At the time, Rick Scott, Florida’s governor, passed legislation authorizing the arming of teachers who were appropriately trained, and allowing the hiring of campus resource officers.

A student rally, ‘March for our Lives,’ also attracted hundreds of thousands to Washington, D.C. in March 2018.

A year prior to the mass shooting, then President Trump fired FBI Director James Comey. In 2018, reports of why Trump may have fired him came out when Rudy Giuliani spoke to reporters about it.

Politico reported at the time:

Rudy Giuliani on Wednesday night said President Donald Trump fired James Comey because the former FBI director wouldn’t offer public assurances that Trump wasn’t a target of an investigation.

“He fired Comey because Comey would not, among other things, say that he wasn’t a target of the investigation,” the former New York mayor, who recently joined Trump’s legal team, told Fox News’ Sean Hannity. “He’s entitled to that. Hillary Clinton got that and he couldn’t get that. So he fired him and he said, ‘I’m free of this guy.’”

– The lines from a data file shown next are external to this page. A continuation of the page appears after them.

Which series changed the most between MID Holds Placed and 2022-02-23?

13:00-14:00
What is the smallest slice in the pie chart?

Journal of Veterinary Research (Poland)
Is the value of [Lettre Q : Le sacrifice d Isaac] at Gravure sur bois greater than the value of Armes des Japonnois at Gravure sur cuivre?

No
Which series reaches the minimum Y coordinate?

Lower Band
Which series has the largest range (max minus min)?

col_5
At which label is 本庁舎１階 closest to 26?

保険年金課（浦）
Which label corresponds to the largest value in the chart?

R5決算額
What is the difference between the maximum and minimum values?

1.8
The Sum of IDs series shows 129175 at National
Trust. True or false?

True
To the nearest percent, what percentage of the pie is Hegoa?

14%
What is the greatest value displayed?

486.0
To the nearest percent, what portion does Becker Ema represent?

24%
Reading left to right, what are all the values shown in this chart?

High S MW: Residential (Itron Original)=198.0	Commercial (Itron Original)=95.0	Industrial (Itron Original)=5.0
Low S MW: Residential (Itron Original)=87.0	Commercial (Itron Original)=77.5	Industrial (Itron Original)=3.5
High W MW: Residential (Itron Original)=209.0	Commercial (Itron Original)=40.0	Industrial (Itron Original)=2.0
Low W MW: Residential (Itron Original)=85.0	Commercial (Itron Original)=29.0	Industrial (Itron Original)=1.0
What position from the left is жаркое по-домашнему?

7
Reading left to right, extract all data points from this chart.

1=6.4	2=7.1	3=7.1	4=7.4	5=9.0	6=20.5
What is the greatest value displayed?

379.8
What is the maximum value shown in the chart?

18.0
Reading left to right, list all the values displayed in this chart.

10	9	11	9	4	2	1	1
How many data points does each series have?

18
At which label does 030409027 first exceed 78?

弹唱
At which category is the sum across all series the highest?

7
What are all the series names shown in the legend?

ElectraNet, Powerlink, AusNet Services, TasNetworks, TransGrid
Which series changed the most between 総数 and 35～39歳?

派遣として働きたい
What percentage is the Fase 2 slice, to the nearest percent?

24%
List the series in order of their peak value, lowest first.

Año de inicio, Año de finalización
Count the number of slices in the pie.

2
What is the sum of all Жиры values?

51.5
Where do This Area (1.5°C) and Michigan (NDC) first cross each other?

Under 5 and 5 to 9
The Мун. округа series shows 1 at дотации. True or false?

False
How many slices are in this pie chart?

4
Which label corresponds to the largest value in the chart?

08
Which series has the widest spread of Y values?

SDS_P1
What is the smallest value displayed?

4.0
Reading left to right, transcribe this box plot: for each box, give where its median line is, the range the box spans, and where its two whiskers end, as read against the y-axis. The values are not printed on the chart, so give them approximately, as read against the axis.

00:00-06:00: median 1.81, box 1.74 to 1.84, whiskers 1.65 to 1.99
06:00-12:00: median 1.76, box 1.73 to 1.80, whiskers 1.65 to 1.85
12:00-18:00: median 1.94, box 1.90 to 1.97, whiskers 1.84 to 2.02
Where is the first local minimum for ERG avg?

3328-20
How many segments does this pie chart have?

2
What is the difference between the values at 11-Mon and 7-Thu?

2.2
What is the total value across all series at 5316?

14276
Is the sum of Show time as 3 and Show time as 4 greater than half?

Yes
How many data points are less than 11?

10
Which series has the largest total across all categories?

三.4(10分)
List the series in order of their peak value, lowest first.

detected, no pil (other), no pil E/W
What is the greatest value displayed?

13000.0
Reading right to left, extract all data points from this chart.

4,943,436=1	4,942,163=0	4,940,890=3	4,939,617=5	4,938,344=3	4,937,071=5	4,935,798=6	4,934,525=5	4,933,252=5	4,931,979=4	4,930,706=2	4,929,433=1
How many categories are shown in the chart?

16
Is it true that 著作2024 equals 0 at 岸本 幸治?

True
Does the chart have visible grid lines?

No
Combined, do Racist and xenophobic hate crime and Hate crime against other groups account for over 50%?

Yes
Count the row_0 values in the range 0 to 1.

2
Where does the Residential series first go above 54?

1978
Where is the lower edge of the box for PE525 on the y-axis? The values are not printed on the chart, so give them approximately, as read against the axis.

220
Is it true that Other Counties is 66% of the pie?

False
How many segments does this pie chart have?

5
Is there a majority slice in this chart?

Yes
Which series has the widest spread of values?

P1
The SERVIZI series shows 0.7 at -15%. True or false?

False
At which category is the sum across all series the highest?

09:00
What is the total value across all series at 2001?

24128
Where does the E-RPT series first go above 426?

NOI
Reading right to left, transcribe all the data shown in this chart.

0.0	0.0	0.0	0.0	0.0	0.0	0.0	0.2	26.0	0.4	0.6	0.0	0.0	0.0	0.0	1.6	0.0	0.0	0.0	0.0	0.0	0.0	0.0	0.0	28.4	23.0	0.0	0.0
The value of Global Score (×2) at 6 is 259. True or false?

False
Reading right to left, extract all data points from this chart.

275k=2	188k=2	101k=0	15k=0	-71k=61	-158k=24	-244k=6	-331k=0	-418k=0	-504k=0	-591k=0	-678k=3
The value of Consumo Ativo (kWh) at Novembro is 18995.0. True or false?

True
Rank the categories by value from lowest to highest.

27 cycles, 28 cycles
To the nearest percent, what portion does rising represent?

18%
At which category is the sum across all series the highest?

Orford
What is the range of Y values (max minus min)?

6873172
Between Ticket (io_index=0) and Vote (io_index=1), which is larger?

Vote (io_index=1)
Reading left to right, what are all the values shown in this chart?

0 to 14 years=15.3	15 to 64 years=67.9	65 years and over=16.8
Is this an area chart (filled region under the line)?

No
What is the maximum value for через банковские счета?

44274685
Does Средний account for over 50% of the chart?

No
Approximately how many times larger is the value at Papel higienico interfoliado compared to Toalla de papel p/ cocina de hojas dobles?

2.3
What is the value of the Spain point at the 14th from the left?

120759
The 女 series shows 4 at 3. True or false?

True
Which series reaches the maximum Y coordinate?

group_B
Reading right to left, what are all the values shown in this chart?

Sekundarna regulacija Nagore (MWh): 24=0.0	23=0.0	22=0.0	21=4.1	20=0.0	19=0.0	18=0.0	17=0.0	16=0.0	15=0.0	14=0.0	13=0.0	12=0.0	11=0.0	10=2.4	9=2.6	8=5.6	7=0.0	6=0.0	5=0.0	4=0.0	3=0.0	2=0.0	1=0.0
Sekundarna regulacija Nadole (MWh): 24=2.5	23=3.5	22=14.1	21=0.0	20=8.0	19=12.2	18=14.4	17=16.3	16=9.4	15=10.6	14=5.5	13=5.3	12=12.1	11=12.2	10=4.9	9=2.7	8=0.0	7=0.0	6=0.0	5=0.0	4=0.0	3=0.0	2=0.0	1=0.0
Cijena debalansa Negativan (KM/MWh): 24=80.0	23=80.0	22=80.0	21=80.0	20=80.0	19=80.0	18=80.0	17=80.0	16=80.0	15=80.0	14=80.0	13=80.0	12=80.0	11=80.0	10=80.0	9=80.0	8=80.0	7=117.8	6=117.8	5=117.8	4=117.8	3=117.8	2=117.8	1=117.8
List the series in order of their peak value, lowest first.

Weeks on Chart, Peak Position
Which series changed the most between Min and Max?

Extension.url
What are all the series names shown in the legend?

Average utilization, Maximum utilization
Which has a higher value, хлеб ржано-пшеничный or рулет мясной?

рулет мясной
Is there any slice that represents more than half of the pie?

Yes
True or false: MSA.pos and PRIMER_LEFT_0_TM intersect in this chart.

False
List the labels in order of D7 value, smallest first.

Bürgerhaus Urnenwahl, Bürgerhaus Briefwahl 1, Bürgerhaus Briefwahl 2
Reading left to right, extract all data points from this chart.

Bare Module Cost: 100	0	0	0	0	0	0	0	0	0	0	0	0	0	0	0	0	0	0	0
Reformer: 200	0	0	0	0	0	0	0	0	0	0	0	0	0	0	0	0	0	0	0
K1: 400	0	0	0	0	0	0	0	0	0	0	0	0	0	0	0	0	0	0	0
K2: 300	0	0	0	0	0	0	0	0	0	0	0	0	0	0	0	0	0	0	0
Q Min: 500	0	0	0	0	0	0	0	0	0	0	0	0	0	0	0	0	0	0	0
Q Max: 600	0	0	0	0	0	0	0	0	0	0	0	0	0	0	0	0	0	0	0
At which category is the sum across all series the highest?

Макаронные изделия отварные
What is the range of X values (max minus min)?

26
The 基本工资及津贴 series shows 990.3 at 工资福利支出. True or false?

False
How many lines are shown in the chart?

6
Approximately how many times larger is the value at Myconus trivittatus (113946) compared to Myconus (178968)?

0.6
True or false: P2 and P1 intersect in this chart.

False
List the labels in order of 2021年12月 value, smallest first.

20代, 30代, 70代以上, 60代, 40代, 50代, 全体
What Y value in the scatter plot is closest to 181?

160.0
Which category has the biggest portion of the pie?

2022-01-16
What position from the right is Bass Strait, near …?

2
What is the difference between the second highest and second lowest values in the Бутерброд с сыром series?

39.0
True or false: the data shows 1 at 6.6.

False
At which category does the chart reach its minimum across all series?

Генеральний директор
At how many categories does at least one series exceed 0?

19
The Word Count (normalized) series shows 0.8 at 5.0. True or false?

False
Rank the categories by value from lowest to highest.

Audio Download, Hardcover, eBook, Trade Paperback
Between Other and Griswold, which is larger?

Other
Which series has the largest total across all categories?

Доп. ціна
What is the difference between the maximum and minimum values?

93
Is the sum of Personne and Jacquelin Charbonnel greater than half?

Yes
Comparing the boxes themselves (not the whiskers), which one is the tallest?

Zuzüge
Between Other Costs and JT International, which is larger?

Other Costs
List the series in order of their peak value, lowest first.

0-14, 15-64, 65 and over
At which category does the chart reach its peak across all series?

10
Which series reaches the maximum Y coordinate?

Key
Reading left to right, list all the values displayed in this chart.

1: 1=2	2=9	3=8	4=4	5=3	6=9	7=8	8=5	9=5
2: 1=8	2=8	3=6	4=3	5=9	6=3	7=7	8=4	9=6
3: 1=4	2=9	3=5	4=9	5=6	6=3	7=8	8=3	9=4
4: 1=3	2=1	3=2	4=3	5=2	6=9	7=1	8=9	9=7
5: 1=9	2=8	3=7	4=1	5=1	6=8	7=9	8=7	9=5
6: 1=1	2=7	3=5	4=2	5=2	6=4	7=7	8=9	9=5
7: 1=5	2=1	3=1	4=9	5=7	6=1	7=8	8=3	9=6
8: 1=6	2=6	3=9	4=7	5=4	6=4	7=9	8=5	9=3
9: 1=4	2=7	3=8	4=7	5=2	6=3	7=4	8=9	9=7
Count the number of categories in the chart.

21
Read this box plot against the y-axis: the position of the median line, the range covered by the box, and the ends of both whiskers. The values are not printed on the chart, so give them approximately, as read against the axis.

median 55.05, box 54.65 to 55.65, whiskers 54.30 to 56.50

Comey had previously said that he told Trump he wasn’t the focus of an investigation but that the president pressed him to make a public statement. The former FBI director said he never made a public statement for several reasons, including the possibility that Trump’s actions would eventually come under review by the FBI.

The president has changed his reason for firing Comey since he dismissed the former FBI director in May 2017. The White House initially said Trump fired Comey at the recommendation of Deputy Attorney General Rod Rosenstein, who penned a memo suggesting firing Comey over his handling of the investigation into Clinton’s use of a private email server.

However, several days later, the president told NBC’s Lester Holt that he fired Comey over the investigation into Russian collusion.

“When I decided to just do it, I said to myself, I said, you know, this Russia thing with Trump and Russia is a made-up story,” Trump said at the time of the decision to dismiss Comey.

More recently, Trump tweeted in April that Comey “was not fired because of the phony Russia investigation.”